++++ MATERIAL SUPPLIED

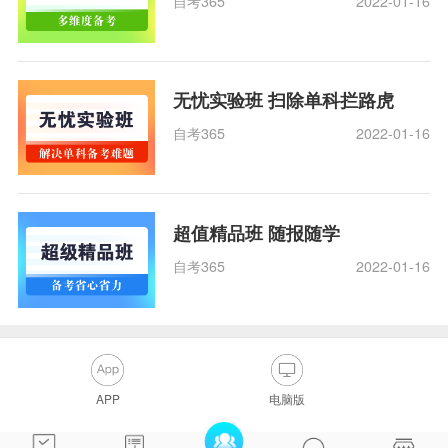
自考365
2022-01-16
无忧实验班 扫除单科拦路虎
自考365
2022-01-16
超值精品班 随报随学
自考365
2022-01-16
APP
电脑版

++++++++

§ WHAT YOU HAVE TO DO
Output every line of text in the items above as a JSON list of strings, one string per line, with blank lines omitted. Leave the pictures out of the answer.

§ ANSWER FOR THIS EXERCISE
[
  "自考365",
  "2022-01-16",
  "无忧实验班 扫除单科拦路虎",
  "自考365",
  "2022-01-16",
  "超值精品班 随报随学",
  "自考365",
  "2022-01-16",
  "APP",
  "电脑版"
]